» WORK TO BE COMPLETED
Could you restate the entries below word for word and leave the images out?

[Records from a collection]
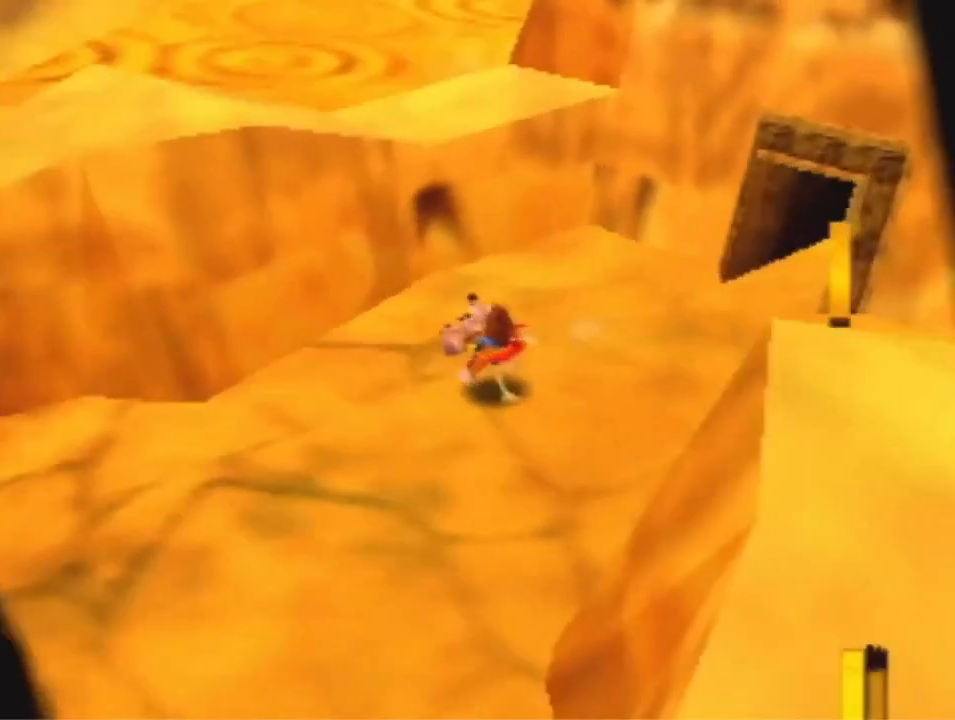
{"buttons": ["A"], "left_stick": "down", "events": [[67, "left_stick", "down"], [333, "A", "down"]]}
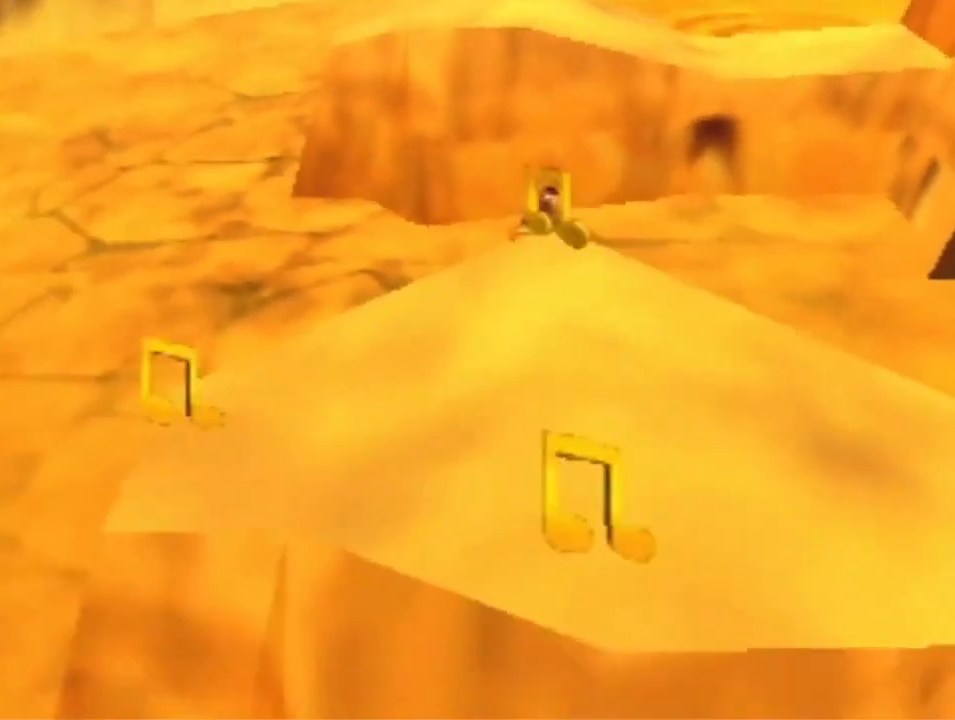
{"buttons": [], "left_stick": "down-left", "events": [[367, "A", "up"], [367, "left_stick", "down-left"]]}
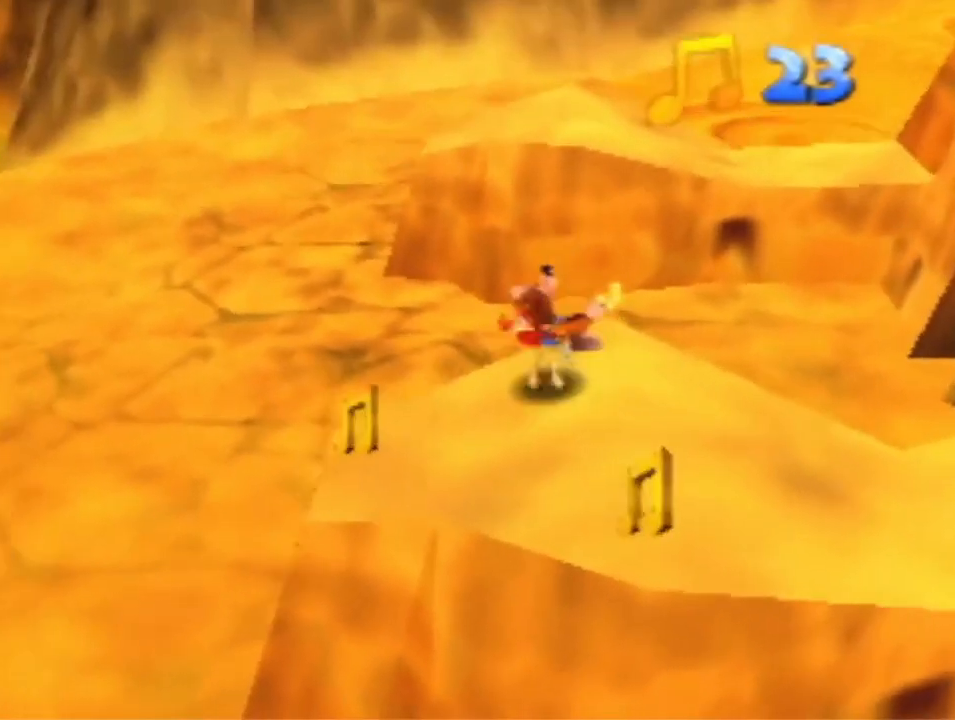
{"buttons": [], "left_stick": "down-right", "events": [[100, "left_stick", "left"], [367, "left_stick", "down-right"]]}
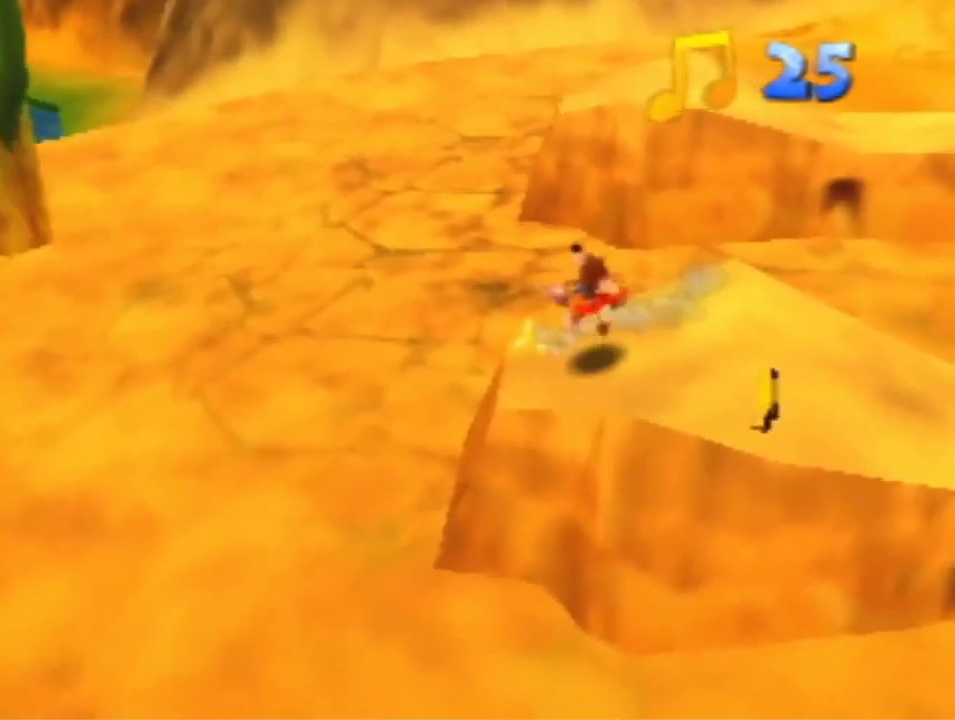
{"buttons": [], "left_stick": "down", "events": [[267, "left_stick", "down-left"], [400, "left_stick", "down"]]}
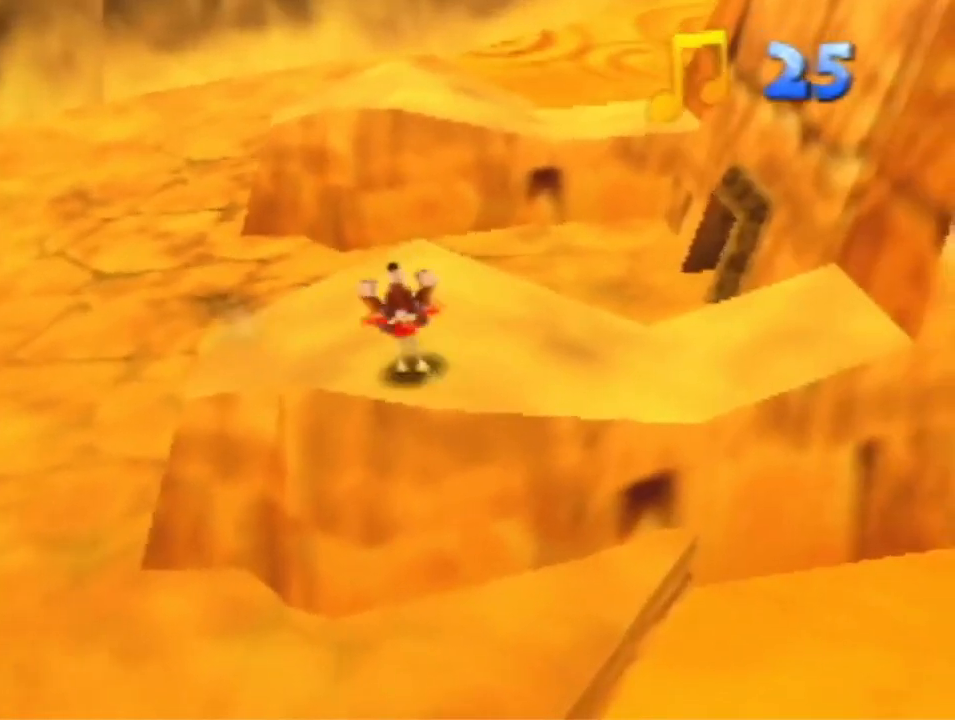
{"buttons": ["A"], "left_stick": "down", "events": [[67, "A", "down"]]}
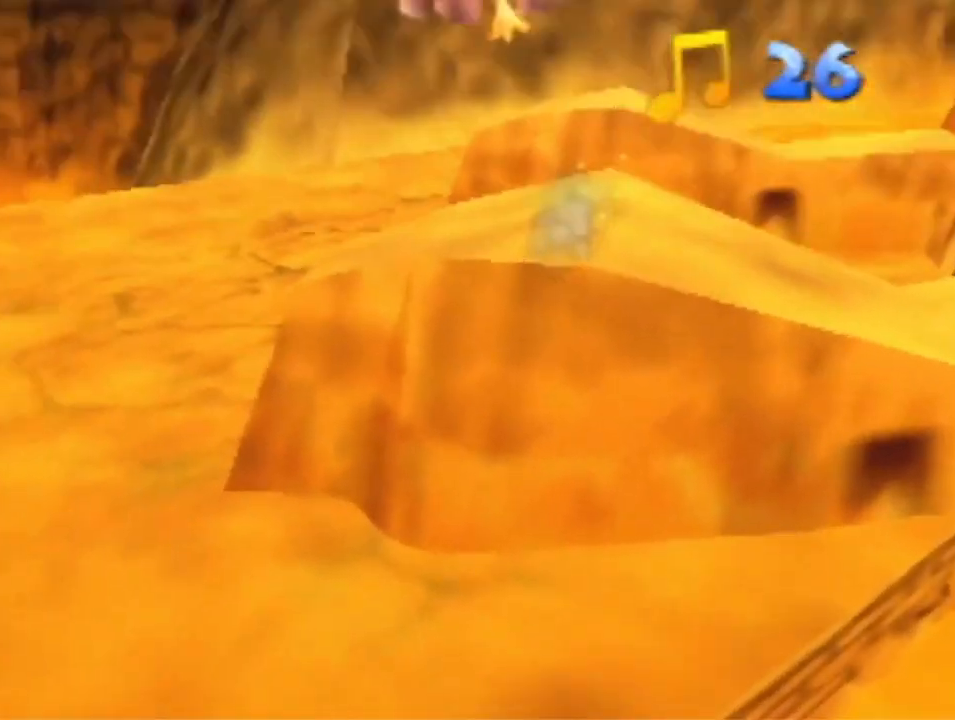
{"buttons": ["A"], "left_stick": "down", "events": []}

» SOLUTION FOR THIS PROBLEM
{"buttons": ["A"], "left_stick": "down", "events": [[67, "left_stick", "down"], [333, "A", "down"]]}
{"buttons": [], "left_stick": "down-left", "events": [[367, "A", "up"], [367, "left_stick", "down-left"]]}
{"buttons": [], "left_stick": "down-right", "events": [[100, "left_stick", "left"], [367, "left_stick", "down-right"]]}
{"buttons": [], "left_stick": "down", "events": [[267, "left_stick", "down-left"], [400, "left_stick", "down"]]}
{"buttons": ["A"], "left_stick": "down", "events": [[67, "A", "down"]]}
{"buttons": ["A"], "left_stick": "down", "events": []}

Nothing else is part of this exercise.